Government is considering setting up satellite villages to resettle people living on the steep slopes of Mt Elgon.
This proposition, tailored to mitigate the impact of frequent mudslides in the Elgon zone, was on Wednesday disclosed by Premier Amama Mbabazi. The prime minister was in Bududa to represented President Museveni, after the Monday mudslide that left a trail of devastation in the district.
He said people could be resettled in "urban villages" in nearby areas where they still have access to their land for cultivation, if no alternative fertile land could be found for them.
Bob Mushikori, a Canadian of Ugandan origin, welcomed the move, saying in most developed countries like the Scandinavian countries where there is scarcity of land; government has set up satellite villages where people have settled. This, Mushikori added, leaves vast land for food production.
The plan to set up satellite villages varies from government's approach in the aftermath of the 2010 Namesti mudslide when survivors were relocated to Kiryandongo. Most of the 2010 survivors returned to Bududa because the conditions in Kiryandongo were harsh. James Kitsatsa is one such a returnee. He told The Observer that in Kiryandongo, the displaced people were bullied by Balaalo (cattle keepers) whose herds grazed on their farms.

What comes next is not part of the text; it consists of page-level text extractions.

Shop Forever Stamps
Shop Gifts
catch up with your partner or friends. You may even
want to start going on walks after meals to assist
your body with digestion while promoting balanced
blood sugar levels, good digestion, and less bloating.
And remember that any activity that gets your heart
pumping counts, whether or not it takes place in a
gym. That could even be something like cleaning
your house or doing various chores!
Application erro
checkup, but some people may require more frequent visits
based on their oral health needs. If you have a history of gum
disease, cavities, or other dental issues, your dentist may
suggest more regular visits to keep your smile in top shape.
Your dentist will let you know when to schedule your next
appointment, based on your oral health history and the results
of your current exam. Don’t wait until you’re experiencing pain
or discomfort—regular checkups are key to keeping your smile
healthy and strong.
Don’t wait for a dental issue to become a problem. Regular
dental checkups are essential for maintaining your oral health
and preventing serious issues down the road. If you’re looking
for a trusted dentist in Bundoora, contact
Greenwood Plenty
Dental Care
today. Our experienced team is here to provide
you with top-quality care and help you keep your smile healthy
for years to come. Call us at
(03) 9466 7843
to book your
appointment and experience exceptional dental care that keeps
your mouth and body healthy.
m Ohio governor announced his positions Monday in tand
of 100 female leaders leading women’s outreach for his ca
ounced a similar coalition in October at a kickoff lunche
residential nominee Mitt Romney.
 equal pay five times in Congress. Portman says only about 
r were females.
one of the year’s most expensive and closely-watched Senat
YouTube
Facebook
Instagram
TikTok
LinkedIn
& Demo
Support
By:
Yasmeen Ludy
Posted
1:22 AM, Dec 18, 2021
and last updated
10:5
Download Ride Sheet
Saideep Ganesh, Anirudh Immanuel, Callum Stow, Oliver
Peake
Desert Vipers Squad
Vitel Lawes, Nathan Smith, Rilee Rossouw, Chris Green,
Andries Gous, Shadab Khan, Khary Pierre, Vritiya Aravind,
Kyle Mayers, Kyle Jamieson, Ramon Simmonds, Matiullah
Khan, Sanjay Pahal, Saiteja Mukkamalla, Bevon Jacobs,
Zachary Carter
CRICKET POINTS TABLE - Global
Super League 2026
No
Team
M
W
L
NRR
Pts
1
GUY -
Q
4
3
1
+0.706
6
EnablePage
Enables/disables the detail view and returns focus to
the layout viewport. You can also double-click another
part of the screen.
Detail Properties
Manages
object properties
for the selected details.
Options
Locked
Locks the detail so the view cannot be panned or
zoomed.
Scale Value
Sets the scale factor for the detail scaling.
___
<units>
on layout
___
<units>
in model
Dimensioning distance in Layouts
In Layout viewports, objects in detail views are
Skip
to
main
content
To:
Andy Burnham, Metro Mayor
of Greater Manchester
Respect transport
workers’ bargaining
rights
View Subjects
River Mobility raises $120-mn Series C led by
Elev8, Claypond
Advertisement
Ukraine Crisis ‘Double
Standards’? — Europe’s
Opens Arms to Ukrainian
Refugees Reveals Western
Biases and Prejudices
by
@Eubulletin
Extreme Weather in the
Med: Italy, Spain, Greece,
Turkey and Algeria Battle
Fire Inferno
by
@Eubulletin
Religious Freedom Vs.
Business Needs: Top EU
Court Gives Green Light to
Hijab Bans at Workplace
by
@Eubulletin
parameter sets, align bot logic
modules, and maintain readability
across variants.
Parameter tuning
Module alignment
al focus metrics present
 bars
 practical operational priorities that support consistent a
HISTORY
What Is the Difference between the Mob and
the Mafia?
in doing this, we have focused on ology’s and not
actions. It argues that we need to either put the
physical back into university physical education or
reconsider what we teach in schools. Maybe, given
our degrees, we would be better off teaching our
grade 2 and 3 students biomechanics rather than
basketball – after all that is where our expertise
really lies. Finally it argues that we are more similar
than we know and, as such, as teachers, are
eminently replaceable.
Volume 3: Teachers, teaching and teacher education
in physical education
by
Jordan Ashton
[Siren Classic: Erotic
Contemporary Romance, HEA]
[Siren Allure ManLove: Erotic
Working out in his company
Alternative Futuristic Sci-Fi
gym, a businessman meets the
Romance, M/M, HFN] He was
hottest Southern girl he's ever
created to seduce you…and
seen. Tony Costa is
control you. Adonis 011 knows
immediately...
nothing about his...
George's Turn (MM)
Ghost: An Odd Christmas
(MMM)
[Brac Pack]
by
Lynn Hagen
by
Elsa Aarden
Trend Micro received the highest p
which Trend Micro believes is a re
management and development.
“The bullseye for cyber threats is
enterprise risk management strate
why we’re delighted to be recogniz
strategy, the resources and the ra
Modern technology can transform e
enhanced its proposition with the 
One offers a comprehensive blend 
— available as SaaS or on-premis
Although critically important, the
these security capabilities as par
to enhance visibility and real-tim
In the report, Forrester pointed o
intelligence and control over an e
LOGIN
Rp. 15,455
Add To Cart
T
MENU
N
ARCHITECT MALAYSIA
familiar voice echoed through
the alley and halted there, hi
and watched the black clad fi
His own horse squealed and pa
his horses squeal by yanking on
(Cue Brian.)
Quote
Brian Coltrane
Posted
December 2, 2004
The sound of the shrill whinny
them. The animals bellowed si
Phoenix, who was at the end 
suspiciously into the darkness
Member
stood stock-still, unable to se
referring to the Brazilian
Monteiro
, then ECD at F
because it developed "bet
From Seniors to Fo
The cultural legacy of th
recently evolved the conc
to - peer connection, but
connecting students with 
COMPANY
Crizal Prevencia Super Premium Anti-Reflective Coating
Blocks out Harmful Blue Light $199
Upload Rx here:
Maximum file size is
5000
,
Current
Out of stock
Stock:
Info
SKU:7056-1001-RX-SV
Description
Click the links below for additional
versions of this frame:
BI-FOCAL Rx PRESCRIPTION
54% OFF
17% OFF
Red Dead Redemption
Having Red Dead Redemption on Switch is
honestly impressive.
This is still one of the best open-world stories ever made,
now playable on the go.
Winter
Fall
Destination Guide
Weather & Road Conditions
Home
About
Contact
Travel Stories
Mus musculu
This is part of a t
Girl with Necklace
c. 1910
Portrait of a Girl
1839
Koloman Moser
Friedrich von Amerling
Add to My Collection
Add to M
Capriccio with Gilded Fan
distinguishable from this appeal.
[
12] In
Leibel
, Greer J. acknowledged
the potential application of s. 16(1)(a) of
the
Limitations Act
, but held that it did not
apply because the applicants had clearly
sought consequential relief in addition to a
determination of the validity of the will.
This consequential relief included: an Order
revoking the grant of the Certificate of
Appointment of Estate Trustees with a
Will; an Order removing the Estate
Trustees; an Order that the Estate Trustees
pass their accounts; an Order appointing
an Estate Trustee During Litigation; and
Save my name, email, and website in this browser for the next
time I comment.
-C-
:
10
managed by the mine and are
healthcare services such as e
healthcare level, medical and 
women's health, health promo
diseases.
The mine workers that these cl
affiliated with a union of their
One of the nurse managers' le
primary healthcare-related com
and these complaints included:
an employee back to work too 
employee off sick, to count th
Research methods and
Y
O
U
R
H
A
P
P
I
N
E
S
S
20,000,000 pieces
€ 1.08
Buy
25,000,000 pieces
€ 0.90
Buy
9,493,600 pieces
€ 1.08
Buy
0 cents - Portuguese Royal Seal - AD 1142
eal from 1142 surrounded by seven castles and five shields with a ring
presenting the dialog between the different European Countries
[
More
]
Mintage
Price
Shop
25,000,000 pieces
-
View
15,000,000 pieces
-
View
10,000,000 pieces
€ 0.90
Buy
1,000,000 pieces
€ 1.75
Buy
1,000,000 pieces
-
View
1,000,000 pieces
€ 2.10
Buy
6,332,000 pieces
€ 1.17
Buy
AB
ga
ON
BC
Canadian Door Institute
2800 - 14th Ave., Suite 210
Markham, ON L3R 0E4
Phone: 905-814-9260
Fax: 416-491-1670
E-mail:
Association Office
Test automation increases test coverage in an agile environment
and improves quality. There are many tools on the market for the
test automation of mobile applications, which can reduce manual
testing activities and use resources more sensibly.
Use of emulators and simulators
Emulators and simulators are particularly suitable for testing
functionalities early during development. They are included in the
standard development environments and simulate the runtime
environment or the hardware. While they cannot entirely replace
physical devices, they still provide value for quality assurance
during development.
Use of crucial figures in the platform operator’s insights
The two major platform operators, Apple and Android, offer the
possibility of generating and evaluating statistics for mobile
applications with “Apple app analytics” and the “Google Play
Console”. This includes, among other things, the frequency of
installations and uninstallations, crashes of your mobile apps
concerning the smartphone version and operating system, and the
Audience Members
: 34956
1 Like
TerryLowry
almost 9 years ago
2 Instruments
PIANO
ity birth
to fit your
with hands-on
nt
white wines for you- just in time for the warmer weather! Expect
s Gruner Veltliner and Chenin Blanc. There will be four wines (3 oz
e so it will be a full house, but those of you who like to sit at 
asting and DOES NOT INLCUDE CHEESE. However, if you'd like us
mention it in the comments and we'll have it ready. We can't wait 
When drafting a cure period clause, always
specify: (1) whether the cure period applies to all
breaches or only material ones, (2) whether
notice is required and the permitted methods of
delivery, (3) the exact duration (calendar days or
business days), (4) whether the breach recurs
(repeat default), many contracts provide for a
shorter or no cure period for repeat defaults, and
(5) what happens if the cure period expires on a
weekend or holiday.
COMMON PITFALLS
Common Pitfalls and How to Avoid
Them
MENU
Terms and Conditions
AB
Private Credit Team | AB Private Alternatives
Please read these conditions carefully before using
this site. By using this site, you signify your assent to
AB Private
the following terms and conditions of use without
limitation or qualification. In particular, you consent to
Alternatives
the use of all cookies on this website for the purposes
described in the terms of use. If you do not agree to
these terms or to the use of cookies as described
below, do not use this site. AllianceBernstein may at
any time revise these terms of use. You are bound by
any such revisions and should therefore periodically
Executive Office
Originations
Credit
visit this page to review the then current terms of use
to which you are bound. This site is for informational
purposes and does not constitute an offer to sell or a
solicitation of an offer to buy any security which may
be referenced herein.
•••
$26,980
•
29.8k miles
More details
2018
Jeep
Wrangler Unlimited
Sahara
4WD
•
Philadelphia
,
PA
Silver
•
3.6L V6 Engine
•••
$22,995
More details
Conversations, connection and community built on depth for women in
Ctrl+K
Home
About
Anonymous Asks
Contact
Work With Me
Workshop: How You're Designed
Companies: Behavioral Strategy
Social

"I decided to return home and I cannot go anywhere even when it means perishing in the mudslide because I am not used to living under harsh conditions," Kitsatsa said.
Meanwhile, the first consignment of relief items consisting food, domestic utensils and medicine were delivered to the victims by the Red Cross on Wednesday afternoon. About 112 households received 10kg and 6kg of maize flour and beans apiece. Eastern region police commander Michael Mugabi announced that about 18 people had been confirmed dead while a further 182 others were missing.